1日の東京外国為替相場で円相場が一時1ドル=148円台に上昇した。輸出採算の悪化懸念から主力の輸出関連株に売りが膨らんだほか、円高進行に歩調を合わせた海外短期筋の株価指数先物売りも勢いを増し、日経平均の下げ幅は先物主導で一時1300円を超える場面があった。
 
トヨタやホンダなど自動車関連を中心に、輸出関連株はほぼ全面安となった。日銀が7月31日まで開いた金融政策決定会合で政策金利の引き上げを決め、植田和男総裁は会合後の記者会見で今後の追加利上げを否定しなかった。市場では日銀が今後も利上げを進めるとの受け止めが広がり、輸出企業の業績拡大期待の後退につながった。
 
半面、好調な決算を発表した銘柄への買い意欲は旺盛だった。今期の業績見通しを上方修正したアドテストが大幅高となり、1銘柄で日経平均を235円あまり下支えした。市場予想を大幅に上回る決算を発表した日立も買いを集めた。
 
米連邦準備理事会(FRB)が7月31日まで開いた米連邦公開市場委員会(FOMC)で政策金利の据え置きを決め、パウエル議長は会見で「9月の利下げ開始もありうる」と明言した。前日の米株式市場ではハイテク株を中心に買いが広がったが、きょうの東京市場への波及は限られた。
 
日経平均株価は下げ幅をやや縮小し3万8000円台で前場の取引を終えたが、為替市場、金利市場ともに流動的となっていることから後場も慌ただしい地合いとなりそうだ。
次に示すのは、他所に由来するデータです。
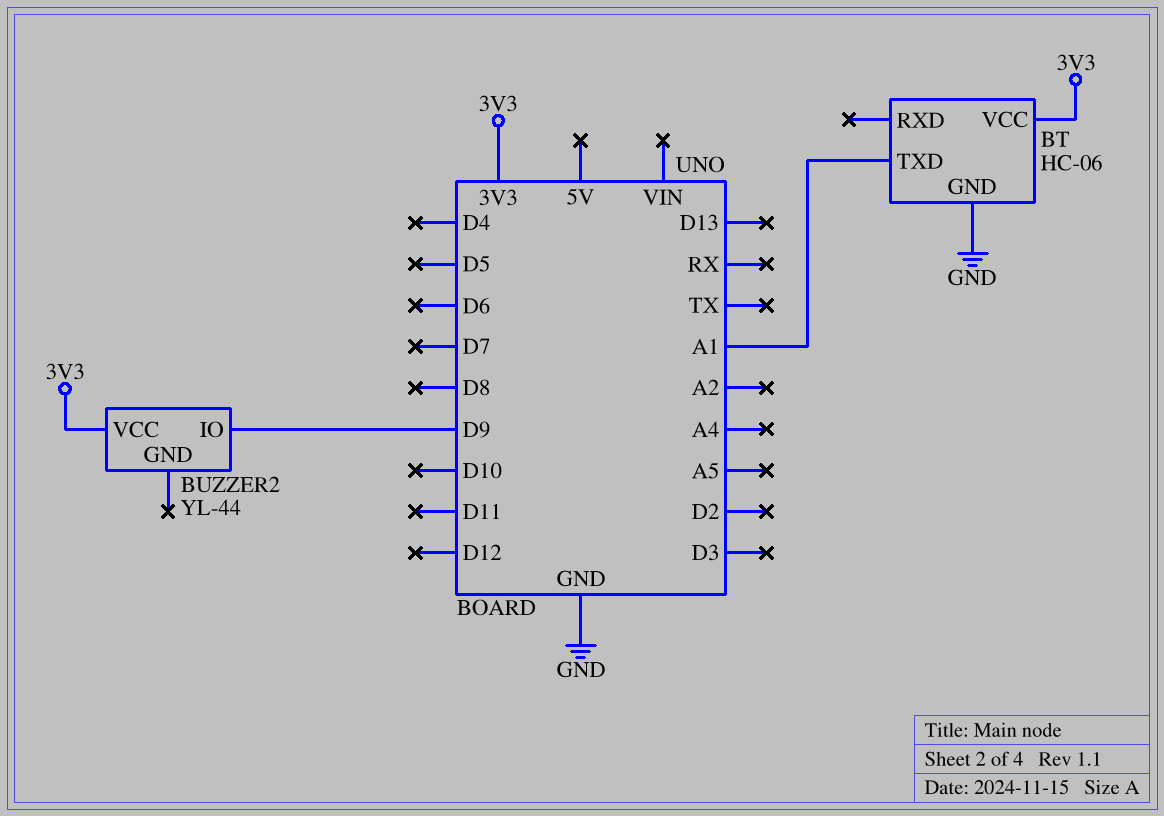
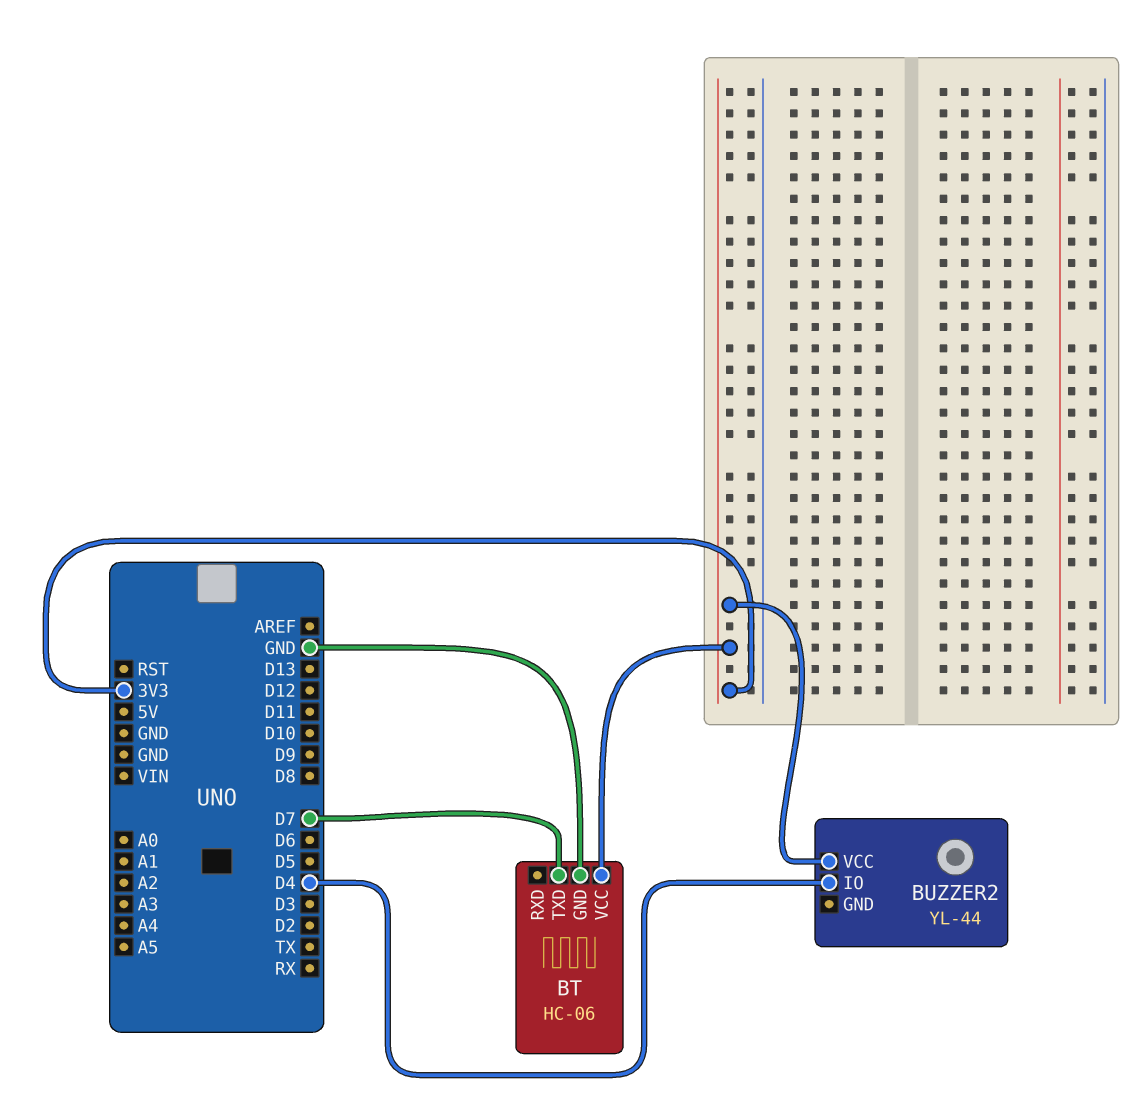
BT pin TXD: A1 -> D7
BUZZER2 pin IO: D9 -> D4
個別銘柄では決算発表銘柄に注目が集まる。とりわけ13時25分に予定されているトヨタ自に関心が向かおう。足元の急激な円高ドル安に、昨日、取引時間中に「国交省が是正命令を出す」とも報じられたことも加わり、1月以来の水準まで下落している。強気な決算は厳しいとの見方が強まっているなか、決算発表をきっかけに下げ幅縮小となるか注目だ。トヨタ自がポジティブな動きを示せば、東京市場全体のマインドも多少改善されよう。

 


 
東証株価指数(TOPIX)は大幅に反落した。前引けは87.19ポイント(3.12%)安の2707.07だった。JPXプライム150指数も反落した。
 
前引け時点の東証プライムの売買代金は概算で3兆2998億円、売買高は14億2952万株だった。東証プライムの値下がり銘柄数は1551。値上がりは85、横ばいは9だった。
 
全業種が売られるなか、不動産業、輸送用機器、機械、保険業、電気・ガス業の下げが目立った。
 
個別では、決算が影響してコニカミノルタ、ヤマハ、三菱電機、パナソニックHD、アルプスアルパインが売り優勢となった。また、植田日銀総裁が前日、「経済・物価見通しに沿って動けば、引き続き金利を上げていく」と発言したことが嫌気されて、住友不動産、三菱地所、三井不動産、東京建物、東急不動産HDなど不動産株が総じて売られた。ディスコ、レーザーテックなどが大幅安に売られたほか、ジャパンインベストメントアドバイザー、山崎製パンが急落、ソフトバンクグループ(SBG)の下げも目立つ。三菱UFJフィナンシャル・グループなどメガバンクも軟調。ファーストリテイリングも安い。
 
一方、決算内容や構造改革などがポジティブ視されてアドバンテストが売買代金首位となり大幅高に買われた。住友ファーマ、ソシオネクスト、日立製作所が買われた。このほか、りそなホールディングス、ふくおかフィナンシャルG、コンコルディア・フィナンシャル、しずおかFGなど銀行株の一角がしっかり。エンプラスはストップ高で値上がり率トップとなった。